### Texte source
■ ■ ■ ■

Or, l’avortement est toujours, de soi, un péché très grave. Le Pape Jean-Paul II écrit: «Le commandement tu ne tueras pas a une valeur absolue quand il se réfère à la personne innocente. Et ceci d’autant plus qu’il s’agit d’un être humain faible et sans défense, qui ne trouve que dans le caractère absolu du commandement de Dieu une défense radicale face à l’arbitraire et à l’abus de pouvoir d’autrui… La décision délibérée de priver un être humain innocent de sa vie est toujours mauvaise du point de vue moral et ne peut jamais être licite, ni comme fin, ni comme moyen en vue d’une fin bonne« Rien ni personne ne peut autoriser que l’on donne la mort à un être humain innocent, foetus ou embryon, enfant ou adulte, vieillard, malade incurable ou agonisant. Personne ne peut demander ce geste homicide pour soi ou pour un autre confié à sa responsabilité, ni même y consentir, explicitement ou non. Aucune autorité ne peut légitimement l’imposer, ni même l’autoriser» (Ibid., 57).

Aujourd’hui, dans la conscience de nombreuses personnes, la perception de la gravité de l’avortement s’est progressivement obscurcie. Son «acceptation dans les mentalités, dans les moeurs et dans la loi elle-même est un signe éloquent d’une crise très dangereuse du sens moral, qui devient toujours plus incapable de distinguer entre le bien et le mal, même lorsque le droit fondamental à la vie est en jeu. Devant une situation aussi grave, le courage de regarder la vérité en face et d’appeler les choses par leur nom est plus que jamais nécessaire, sans céder à des compromis par facilité ou à la tentation de s’abuser soi-même. À ce propos, le reproche du Prophète retentit de manière catégorique: Malheur à ceux qui appellent le mal bien et le bien mal, qui font des ténèbres la lumière et de la lumière les ténèbres (Is 5, 20)» (Evangelium vitæ, 58).

Certains tentent de justifier l’avortement en soutenant que le fruit de la conception, au moins jusqu’à un certain nombre de jours, ne peut pas être encore considéré comme une vie humaine personnelle. En réalité, «dès que l’ovule est fécondé, se trouve inaugurée une vie qui n’est celle ni du père ni de la mère, mais d’un nouvel être humain qui se développe pour lui-même. Il ne sera jamais rendu humain s’il ne l’est pas dès lors. À cette évidence de toujours, la science génétique moderne apporte de précieuses confirmations. Elle a montré que dès le premier instant se trouve fixé le programme de ce que sera ce vivant: une personne, cette personne individuelle avec ses notes caractéristiques déjà bien déterminées» (Congrégation pour la Doctrine de la Foi, 18 novembre 1974). Fort d’une pareille conviction, acquise par la science, le Professeur Lejeune se plaisait à dire: «L’étudiant en médecine le plus matérialiste est obligé de reconnaître que l’être humain commence à la conception, sinon il est collé!»

■ ■ ■ ■

### Documents fournis
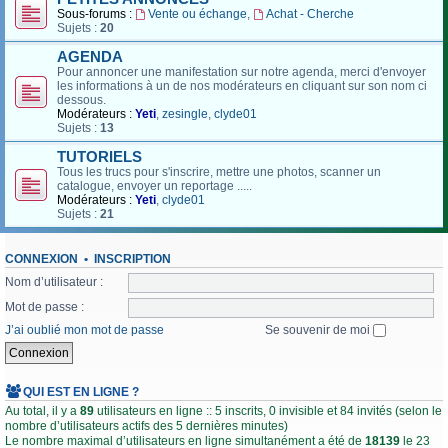
Sous-forums :
Vente ou échange
,
Achat - Cherche
Sujets :
20
AGENDA
Pour annoncer une manifestation sur notre agenda, merci d'envoyer
les informations à un de nos modérateurs en cliquant sur son nom ci
dessous.
Modérateurs :
Yeti
,
zesingle
,
clyde01
Sujets :
13
TUTORIELS
Tous les trucs pour s'inscrire, mettre une photos, scanner un
catalogue, envoyer un reportage .....
Modérateurs :
Yeti
,
clyde01
Sujets :
21
CONNEXION
•
INSCRIPTION
Nom d’utilisateur :
Mot de passe :
J’ai oublié mon mot de passe
Se souvenir de moi
QUI EST EN LIGNE ?
Au total, il y a
89
utilisateurs en ligne :: 5 inscrits, 0 invisible et 84 invités (selon le
nombre d’utilisateurs actifs des 5 dernières minutes)
Le nombre maximal d’utilisateurs en ligne simultanément a été de
18139
le 23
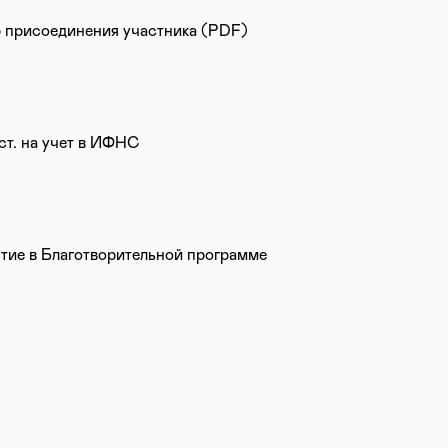
 присоединения участника (PDF)
ст. на учет в ИФНС
тие в Благотворительной программе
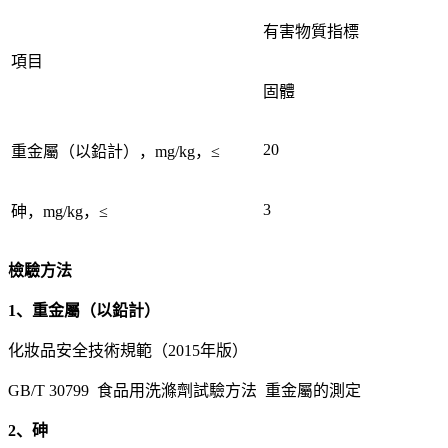
有害物質指標
項目
固體
20
重金屬（以鉛計），mg/kg，≤
3
砷，mg/kg，≤
檢驗方法
1、重金屬（以鉛計）
化妝品安全技術規範（2015年版）
GB/T 30799 食品用洗滌劑試驗方法 重金屬的測定
2、砷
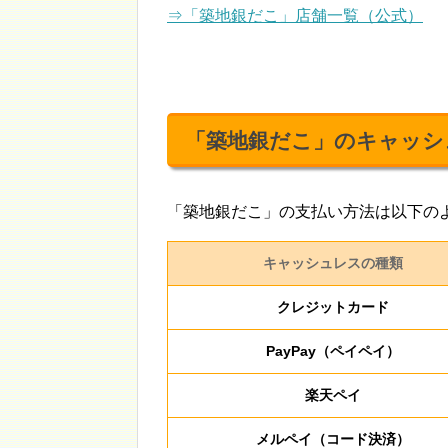
⇒「築地銀だこ」店舗一覧（公式）
「築地銀だこ」のキャッシ
「築地銀だこ」の支払い方法は以下の
キャッシュレスの種類
クレジットカード
PayPay（ペイペイ）
楽天ペイ
メルペイ（コード決済）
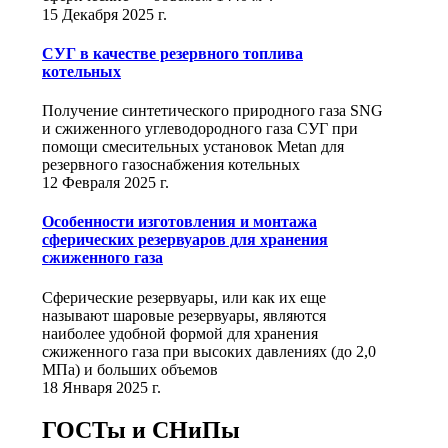
15 Декабря 2025 г.
СУГ в качестве резервного топлива
котельных
Получение синтетического природного газа SNG
и сжиженного углеводородного газа СУГ при
помощи смесительных установок Metan для
резервного газоснабжения котельных
12 Февраля 2025 г.
Особенности изготовления и монтажа
сферических резервуаров для хранения
сжиженного газа
Сферические резервуары, или как их еще
называют шаровые резервуары, являются
наиболее удобной формой для хранения
сжиженного газа при высоких давлениях (до 2,0
МПа) и больших объемов
18 Января 2025 г.
ГОСТы и СНиПы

■ ■ ■ ■

### Consignes de l’exercice
[a] Traduisez en anglais la phrase suivante du texte sur l’avortement : « Aujourd’hui, dans la conscience de nombreuses personnes, la perception de la gravité de l’avortement s’est progressivement obscurcie. »
[b] Répondez brièvement à ces questions sur le texte sur l’avortement.
(i) Quelle référence biblique accompagne le reproche du Prophète ?
(ii) De quelle date est le document de la Congrégation pour la Doctrine de la Foi cité ?
(iii) Selon le Professeur Lejeune, à quel moment commence l’être humain ?
[c] Prolongez le texte sur l’avortement à partir de sa dernière phrase.
Les lignes fournies ne sont pas nécessaires pour l’exercice.

### Réponses rédigées
[a] Today, in the consciences of many people, the perception of the gravity of abortion has gradually become obscured.

[b]
(i) Is 5, 20.
(ii) Du 18 novembre 1974.
(iii) À la conception.

[c]
Tu es trop fatigué!

Le 7 septembre 1983, le médecin spécialiste déclare aux parents d’Emmanuel qu’il n’y a plus rien à faire. Les derniers dimanches, bien qu’il soit à bout de forces, Emmanuel veut aller à la messe et la servir. Son frère tente de l’en détourner: «Tu es trop fatigué et puis tu ne vas pas pouvoir t’agenouiller». Alors, faisant preuve d’un courage extraordinaire pour démontrer qu’il peut, qu’il veut y aller, Emmanuel pousse sur ses jambes, s’arrache du sol et debout, sans appui, fait une génuflexion, puis se relève bien droit. Il ira servir Jésus.

Le 27 septembre, rien ne va plus. Emmanuel ne peut que gémir dans son lit. Papa et maman sont penchés ensemble au-dessus de lui. C’est l’enfant qui prend la parole, faiblement, mais clairement: «Je t’aime bien, tu sais, papa – Je t’aime bien, tu sais, maman». Ce sont ses dernières paroles à ses parents. Il vient de leur dire «au revoir, au Ciel».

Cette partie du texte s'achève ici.